NAVAIR’s fuels team is helping the Navy move closer to its goal of deploying a “fleet of ships powered by biofuels.”
The fuels team developed a 50/50 blend of camelina oil and JP-5 jet fuel for aircraft and a 50/50 blend of F-76 petroleum and algae-based biofuel to power the ship engines being used during the biennial Rim of the Pacific, or RIMPAC, exercise.
The fuel delivery is part of the Navy's Great Green Fleet demonstration, which allows the Navy to test, evaluate and demonstrate the cross-platform utility and functionality of advanced biofuels in an operational setting.
The Green Strike Group demonstration will use 900,000 gallons of the blend during the exercise. The demonstration is a critical component of the Navy's Test and Qualification process, said NAVAIR fuels team lead Rick Kamin. The exercise is used for approving fuels produced from renewable sources for inclusion in the Navy's JP-5 (shipboard aviation fuel) and F-76 (marine diesel fuel) specifications, Kamin said.
“This demonstration provides an opportunity to have the fleet personnel assess the performance of tactical Naval Fuels [JP-5 and F-76] produced from renewable sources in an operational environment,” Kamin said. “Fuel performance will be evaluated for the entire path of the fuel, from shore base storage to the end consumer -- ship or aircraft.”
Begun as an annual exercise in 1971, RIMPAC is a multinational maritime exercise that takes place in and around the Hawaiian Islands. RIMPAC 2012 began June 29 and is scheduled to run through Aug. 3. It features 22 nations, 40 surface ships, six submarines, more than 200 aircraft and 25,000 personnel.

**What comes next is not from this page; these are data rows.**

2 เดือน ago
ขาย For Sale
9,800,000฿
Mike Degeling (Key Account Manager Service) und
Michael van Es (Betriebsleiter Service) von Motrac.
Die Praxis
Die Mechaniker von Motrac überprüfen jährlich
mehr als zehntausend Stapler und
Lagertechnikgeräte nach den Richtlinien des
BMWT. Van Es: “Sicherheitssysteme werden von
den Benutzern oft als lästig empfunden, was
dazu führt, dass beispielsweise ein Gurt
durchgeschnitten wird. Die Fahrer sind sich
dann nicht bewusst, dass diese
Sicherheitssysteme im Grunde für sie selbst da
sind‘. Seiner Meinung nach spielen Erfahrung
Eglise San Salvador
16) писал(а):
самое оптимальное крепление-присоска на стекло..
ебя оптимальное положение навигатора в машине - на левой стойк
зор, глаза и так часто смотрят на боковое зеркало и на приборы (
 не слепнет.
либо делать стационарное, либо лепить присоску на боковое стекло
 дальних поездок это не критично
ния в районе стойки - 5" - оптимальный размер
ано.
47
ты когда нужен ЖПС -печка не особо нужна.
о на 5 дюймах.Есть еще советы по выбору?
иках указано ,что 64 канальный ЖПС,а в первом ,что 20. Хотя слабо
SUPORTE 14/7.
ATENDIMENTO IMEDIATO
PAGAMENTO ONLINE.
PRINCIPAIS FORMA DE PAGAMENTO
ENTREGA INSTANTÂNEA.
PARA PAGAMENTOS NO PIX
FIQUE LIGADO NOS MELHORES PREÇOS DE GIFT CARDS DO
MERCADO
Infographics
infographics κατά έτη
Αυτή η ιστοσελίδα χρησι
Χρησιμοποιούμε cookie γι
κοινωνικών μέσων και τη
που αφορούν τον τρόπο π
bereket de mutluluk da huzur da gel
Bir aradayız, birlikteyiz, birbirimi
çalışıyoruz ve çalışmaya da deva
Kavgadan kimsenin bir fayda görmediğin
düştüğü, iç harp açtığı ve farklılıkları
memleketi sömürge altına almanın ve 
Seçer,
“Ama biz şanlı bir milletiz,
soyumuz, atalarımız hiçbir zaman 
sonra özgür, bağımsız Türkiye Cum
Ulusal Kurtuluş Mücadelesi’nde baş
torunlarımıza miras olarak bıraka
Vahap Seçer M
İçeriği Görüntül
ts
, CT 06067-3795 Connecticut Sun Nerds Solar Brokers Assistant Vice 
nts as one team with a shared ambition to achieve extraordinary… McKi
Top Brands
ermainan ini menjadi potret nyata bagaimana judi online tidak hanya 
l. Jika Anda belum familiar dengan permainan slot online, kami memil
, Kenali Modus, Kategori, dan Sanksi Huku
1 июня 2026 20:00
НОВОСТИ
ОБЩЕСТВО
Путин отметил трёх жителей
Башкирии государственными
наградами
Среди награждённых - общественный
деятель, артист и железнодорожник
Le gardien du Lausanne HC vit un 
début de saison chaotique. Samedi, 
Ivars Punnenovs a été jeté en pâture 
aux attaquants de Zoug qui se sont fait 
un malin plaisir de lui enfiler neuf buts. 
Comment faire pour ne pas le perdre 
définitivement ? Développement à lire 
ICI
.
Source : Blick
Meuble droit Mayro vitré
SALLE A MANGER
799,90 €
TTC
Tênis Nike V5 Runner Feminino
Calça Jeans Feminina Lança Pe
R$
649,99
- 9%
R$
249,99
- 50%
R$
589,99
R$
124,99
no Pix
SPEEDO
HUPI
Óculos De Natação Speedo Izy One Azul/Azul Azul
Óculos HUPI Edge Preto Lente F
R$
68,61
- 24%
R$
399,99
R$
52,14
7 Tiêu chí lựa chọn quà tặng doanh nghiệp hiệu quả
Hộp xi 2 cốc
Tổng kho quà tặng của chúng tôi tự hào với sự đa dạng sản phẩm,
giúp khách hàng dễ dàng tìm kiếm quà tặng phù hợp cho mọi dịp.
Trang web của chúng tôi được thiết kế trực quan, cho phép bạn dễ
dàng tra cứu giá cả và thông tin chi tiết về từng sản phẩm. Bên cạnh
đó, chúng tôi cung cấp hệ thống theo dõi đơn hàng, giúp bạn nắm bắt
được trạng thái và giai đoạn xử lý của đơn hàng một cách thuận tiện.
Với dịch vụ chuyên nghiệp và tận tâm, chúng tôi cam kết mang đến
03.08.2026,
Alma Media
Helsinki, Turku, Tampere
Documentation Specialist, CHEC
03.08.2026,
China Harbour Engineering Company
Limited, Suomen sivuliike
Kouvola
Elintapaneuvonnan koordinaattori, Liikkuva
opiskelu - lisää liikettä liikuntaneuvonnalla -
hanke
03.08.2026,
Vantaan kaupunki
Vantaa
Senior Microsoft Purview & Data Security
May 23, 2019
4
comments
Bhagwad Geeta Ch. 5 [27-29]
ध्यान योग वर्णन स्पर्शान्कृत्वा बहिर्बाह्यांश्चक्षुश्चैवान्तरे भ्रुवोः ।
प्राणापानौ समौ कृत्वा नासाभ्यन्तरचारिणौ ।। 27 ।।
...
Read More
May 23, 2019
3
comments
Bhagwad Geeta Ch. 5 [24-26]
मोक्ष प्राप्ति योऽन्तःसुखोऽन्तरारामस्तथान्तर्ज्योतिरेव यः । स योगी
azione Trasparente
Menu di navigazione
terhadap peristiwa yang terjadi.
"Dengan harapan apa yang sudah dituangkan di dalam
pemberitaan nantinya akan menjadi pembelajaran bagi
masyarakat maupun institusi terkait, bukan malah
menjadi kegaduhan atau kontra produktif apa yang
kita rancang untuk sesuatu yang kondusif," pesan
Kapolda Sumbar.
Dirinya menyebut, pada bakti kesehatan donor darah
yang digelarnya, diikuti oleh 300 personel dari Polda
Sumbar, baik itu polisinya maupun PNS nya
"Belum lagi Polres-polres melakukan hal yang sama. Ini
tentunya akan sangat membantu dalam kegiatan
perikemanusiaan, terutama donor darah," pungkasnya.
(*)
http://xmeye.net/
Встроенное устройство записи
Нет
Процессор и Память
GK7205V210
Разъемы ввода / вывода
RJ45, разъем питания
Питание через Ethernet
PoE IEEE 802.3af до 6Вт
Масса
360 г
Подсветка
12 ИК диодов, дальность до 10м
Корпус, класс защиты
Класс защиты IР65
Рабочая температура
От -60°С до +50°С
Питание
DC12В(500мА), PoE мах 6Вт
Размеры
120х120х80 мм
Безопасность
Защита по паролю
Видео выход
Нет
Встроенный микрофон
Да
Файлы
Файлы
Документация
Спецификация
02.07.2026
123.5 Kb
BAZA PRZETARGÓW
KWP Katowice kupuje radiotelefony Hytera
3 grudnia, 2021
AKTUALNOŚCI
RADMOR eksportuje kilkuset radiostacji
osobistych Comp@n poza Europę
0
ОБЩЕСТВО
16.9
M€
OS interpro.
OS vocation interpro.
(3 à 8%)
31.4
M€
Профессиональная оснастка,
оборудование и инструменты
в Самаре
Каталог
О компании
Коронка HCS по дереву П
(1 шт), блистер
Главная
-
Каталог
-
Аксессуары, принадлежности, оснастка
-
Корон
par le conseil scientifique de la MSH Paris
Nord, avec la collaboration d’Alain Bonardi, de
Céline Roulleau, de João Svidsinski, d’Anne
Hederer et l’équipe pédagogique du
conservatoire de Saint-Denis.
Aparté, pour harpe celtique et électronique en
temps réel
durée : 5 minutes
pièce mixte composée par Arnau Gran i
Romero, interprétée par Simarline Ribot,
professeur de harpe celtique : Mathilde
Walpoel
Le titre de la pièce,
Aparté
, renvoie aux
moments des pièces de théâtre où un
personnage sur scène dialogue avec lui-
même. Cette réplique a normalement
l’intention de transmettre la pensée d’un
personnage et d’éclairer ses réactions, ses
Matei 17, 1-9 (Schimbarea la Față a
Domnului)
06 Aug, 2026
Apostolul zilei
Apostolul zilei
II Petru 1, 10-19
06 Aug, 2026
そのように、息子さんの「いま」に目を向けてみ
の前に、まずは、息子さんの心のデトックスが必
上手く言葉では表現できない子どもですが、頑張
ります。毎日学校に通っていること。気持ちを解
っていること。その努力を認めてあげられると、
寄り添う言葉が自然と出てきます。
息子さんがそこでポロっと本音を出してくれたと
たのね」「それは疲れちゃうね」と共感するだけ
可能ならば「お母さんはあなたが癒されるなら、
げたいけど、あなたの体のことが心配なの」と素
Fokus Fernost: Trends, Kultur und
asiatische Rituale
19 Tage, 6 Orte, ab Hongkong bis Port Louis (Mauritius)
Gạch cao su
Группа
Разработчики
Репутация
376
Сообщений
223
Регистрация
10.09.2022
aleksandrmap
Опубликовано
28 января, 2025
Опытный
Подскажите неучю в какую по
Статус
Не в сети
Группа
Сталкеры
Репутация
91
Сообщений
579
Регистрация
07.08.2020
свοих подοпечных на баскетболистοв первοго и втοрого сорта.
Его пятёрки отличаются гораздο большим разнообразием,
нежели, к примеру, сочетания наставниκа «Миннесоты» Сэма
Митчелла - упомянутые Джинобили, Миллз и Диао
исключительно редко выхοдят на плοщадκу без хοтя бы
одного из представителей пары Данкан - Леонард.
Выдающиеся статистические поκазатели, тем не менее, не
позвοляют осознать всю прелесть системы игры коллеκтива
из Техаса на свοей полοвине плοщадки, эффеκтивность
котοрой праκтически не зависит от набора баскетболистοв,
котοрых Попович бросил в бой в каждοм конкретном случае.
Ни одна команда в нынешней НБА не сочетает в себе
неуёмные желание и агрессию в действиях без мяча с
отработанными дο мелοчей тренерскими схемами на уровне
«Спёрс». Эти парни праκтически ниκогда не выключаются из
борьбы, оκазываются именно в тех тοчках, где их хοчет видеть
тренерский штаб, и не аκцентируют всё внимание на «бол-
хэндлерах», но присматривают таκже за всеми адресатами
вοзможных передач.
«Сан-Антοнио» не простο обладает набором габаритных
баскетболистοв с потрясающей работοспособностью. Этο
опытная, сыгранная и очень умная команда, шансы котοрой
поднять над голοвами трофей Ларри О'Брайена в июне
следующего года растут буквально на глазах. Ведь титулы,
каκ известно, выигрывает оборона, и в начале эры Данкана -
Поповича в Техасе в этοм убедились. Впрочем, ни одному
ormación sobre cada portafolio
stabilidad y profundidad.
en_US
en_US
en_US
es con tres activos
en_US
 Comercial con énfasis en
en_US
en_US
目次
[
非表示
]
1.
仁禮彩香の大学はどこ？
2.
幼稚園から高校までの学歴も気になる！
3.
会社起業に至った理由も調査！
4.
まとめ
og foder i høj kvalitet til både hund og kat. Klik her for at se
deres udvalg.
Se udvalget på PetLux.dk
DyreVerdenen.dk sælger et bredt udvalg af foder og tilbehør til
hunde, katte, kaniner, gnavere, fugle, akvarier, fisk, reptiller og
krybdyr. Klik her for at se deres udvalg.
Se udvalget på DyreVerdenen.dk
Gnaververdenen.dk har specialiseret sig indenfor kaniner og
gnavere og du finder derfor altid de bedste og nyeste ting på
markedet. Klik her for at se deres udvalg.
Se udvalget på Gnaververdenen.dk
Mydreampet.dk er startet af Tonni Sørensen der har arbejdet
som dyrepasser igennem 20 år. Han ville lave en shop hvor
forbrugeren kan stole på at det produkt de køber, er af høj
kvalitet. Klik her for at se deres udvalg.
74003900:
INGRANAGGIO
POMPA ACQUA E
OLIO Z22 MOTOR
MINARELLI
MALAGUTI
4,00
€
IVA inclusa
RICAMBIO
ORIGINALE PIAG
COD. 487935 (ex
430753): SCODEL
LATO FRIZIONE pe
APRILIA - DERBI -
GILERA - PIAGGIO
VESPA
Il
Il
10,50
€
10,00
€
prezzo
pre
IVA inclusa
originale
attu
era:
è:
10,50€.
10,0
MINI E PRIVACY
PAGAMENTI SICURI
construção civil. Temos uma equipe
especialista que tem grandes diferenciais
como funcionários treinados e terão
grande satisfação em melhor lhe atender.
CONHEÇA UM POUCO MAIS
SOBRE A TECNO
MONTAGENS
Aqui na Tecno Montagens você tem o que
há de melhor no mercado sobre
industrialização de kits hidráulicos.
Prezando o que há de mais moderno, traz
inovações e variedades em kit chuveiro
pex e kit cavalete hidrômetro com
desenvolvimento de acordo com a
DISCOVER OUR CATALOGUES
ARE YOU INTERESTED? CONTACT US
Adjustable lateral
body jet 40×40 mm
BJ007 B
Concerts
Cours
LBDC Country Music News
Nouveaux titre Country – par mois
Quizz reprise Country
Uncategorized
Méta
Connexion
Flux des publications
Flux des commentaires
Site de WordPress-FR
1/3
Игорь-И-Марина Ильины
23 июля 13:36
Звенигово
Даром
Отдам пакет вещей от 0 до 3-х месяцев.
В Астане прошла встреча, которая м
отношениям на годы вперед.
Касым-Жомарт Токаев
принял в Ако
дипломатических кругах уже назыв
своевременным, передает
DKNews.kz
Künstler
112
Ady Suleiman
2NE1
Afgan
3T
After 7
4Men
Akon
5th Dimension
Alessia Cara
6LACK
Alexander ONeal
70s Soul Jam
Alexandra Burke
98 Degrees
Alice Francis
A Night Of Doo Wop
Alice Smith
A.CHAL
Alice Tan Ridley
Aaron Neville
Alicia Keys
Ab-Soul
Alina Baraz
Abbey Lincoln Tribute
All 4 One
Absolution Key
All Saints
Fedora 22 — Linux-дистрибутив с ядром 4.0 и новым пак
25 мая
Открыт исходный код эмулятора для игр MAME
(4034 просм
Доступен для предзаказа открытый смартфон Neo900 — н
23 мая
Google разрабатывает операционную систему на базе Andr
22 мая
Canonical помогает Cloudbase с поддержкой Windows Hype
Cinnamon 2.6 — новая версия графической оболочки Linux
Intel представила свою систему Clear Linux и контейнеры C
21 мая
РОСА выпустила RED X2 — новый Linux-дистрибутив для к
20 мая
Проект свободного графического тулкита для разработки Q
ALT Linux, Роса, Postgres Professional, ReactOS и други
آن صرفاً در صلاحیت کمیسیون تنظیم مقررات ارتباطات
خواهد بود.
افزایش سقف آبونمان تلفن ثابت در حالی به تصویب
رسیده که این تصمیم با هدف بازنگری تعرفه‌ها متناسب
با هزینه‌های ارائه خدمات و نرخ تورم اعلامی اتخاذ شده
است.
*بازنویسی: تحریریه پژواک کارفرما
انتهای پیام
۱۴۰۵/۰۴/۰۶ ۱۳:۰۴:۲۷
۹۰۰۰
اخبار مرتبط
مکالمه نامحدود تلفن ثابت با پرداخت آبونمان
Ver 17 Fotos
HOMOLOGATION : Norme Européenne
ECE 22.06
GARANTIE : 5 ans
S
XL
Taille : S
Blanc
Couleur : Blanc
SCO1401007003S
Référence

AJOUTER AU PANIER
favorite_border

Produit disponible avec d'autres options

Secretary of the Navy Ray Mabus announced five energy goals in 2009 to reduce the Department of Navy’s consumption of energy, decrease its reliance on foreign sources of oil, and significantly increase its use of alternative energy. The purpose of these energy goals is to improve the Navy’s combat capability and to increase its energy security by addressing a significant military vulnerability: dependence on foreign oil.
One of the five energy goals is to demonstrate and then deploy a “Great Green Fleet,” a carrier strike group fueled by alternative sources of energy, including nuclear power. The Great Green Fleet is named in honor of President Theodore Roosevelt’s Great White Fleet, which helped usher in America as a global power on the world stage at the beginning of the 20th century.
Biofuel was first used by non-test and evaluation pilots last September when the Blue Angels flight demonstration team used it during the NAS Patuxent River Air Expo. The six F/A-18 jets performed their flight demonstration without any problems, an official with the team said.
“To put it into perspective, I fly this airplane about 400 times a year, so I am very in tune with the airplane itself,” Navy Capt. Greg McWherter, Blue Angels commanding officer, said in an interview last September. “For me to get in there and see almost no difference between the biofuel and our normal JP variant is amazing. The fuel performed flawlessly and we are very excited about demonstrating that capability. I wouldn’t fly with my wingmen if I didn’t have 100 percent confidence that it was good.”
For flight demonstration, the Navy requires the 50/50 camelina/JP-5 biofuel be a drop-in replacement for petroleum-based fuel; have no notable operational differences; and be able to be mixed or alternated with petroleum fuel. It also must require no changes to the Navy’s existing fuel storage or transfer infrastructure.
The demonstration of the “Green Strike Group” is a precursor to the secretary of the Navy’s 2016 goal of deploying a fully operational “Great Green Fleet.”